BEGIN Input for this task
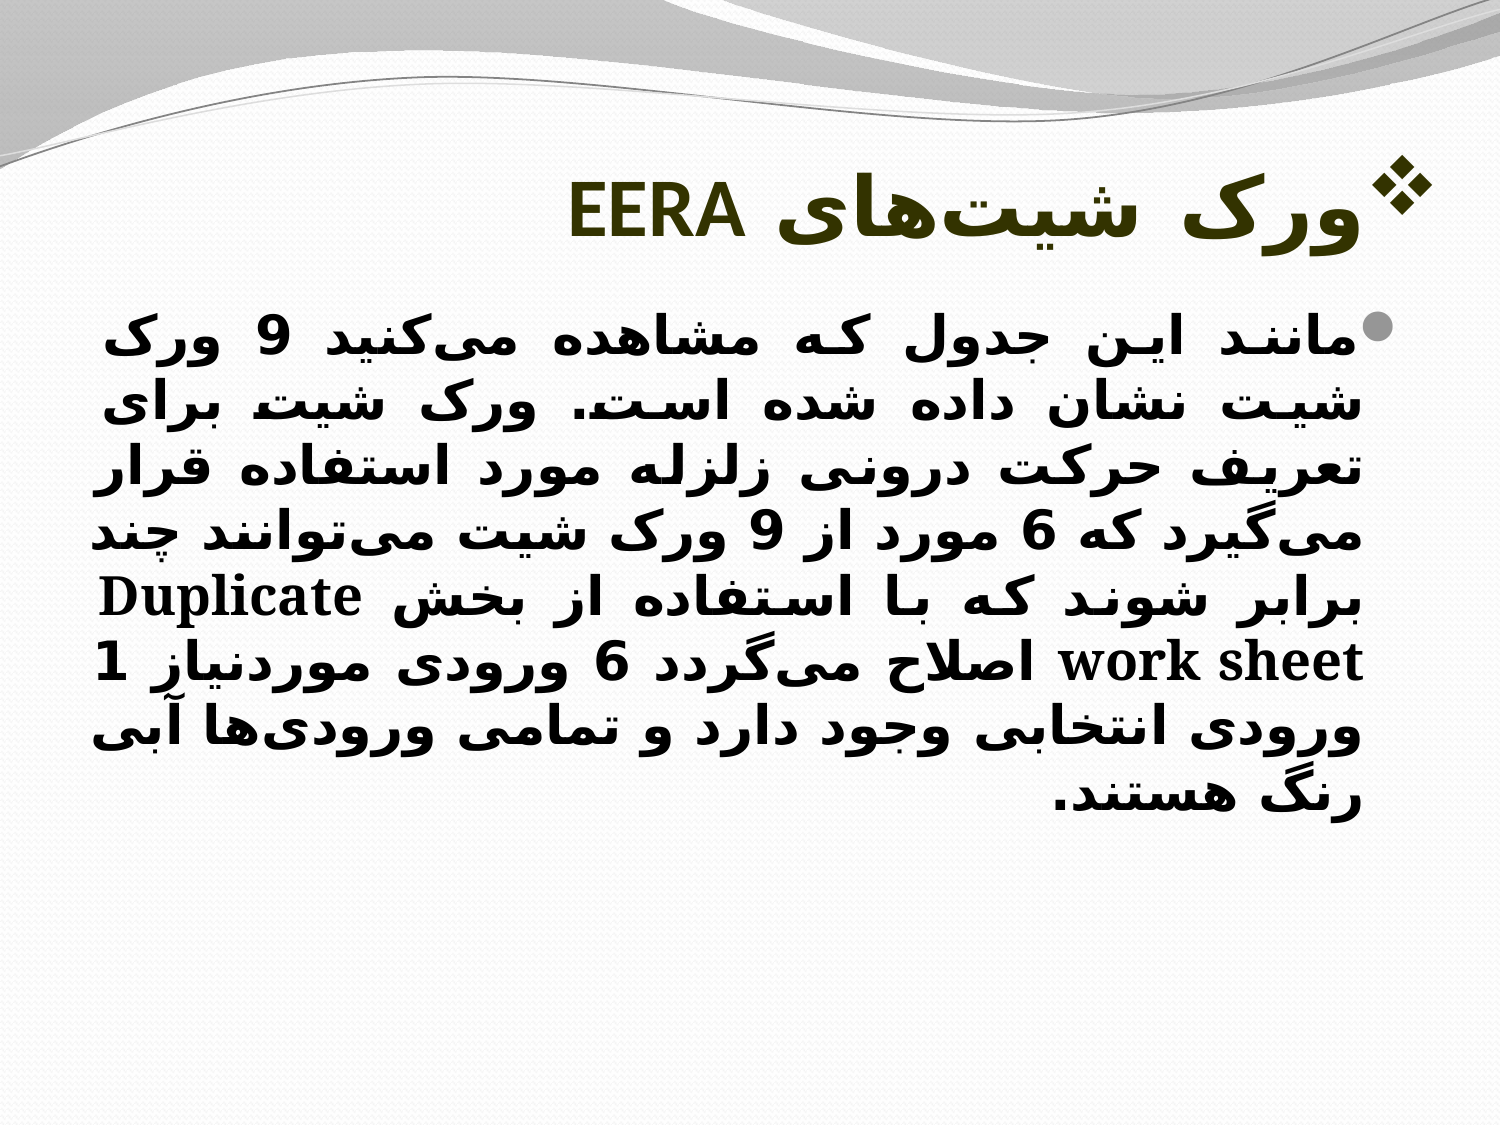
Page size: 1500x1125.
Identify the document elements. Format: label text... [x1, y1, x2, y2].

title ورک شیت‌های EERA [91, 70, 1442, 258]
list مانند این جدول که مشاهده می‌کنید 9 ورک شیت نشان داده شده است. ورک شیت برای تعریف حرکت درونی زلزله مورد استفاده قرار می‌گیرد که 6 مورد از 9 ورک شیت می‌توانند چند برابر شوند که با استفاده از بخش Duplicate work sheet اصلاح می‌گردد 6 ورودی موردنیاز 1 ورودی انتخابی وجود دارد و تمامی ورود‌ی‌ها آبی رنگ هستند. [75, 292, 1425, 1066]
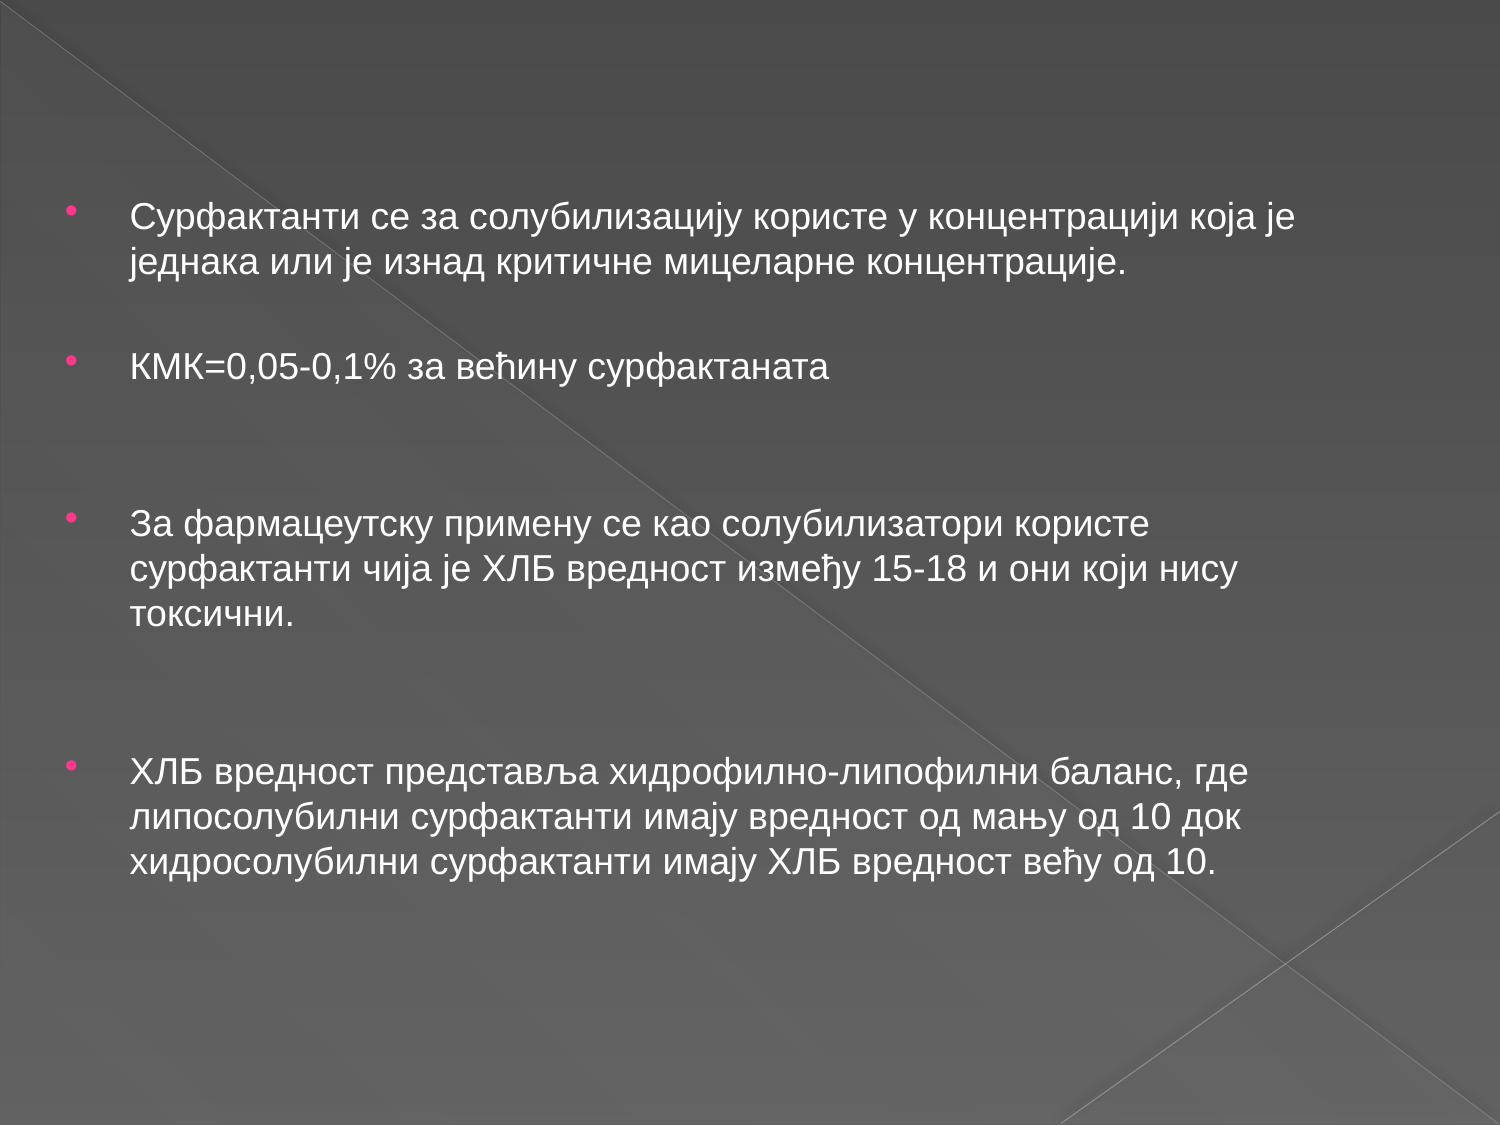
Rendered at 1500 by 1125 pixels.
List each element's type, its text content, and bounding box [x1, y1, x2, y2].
END Input for this task
#### [Request]
In the copy, each entry above must match exactly, and no picture may be carried over.

#### [Exercise result]
Page size: 1500x1125.
Identify the document elements. Format: label text... [x1, y1, x2, y2].

title ورک شیت‌های EERA [91, 70, 1442, 258]
list مانند این جدول که مشاهده می‌کنید 9 ورک شیت نشان داده شده است. ورک شیت برای تعریف حرکت درونی زلزله مورد استفاده قرار می‌گیرد که 6 مورد از 9 ورک شیت می‌توانند چند برابر شوند که با استفاده از بخش Duplicate work sheet اصلاح می‌گردد 6 ورودی موردنیاز 1 ورودی انتخابی وجود دارد و تمامی ورود‌ی‌ها آبی رنگ هستند. [75, 292, 1425, 1066]
Rendered at 1500 by 1125 pixels.
List each element's type, its text content, and bounding box [x1, y1, x2, y2].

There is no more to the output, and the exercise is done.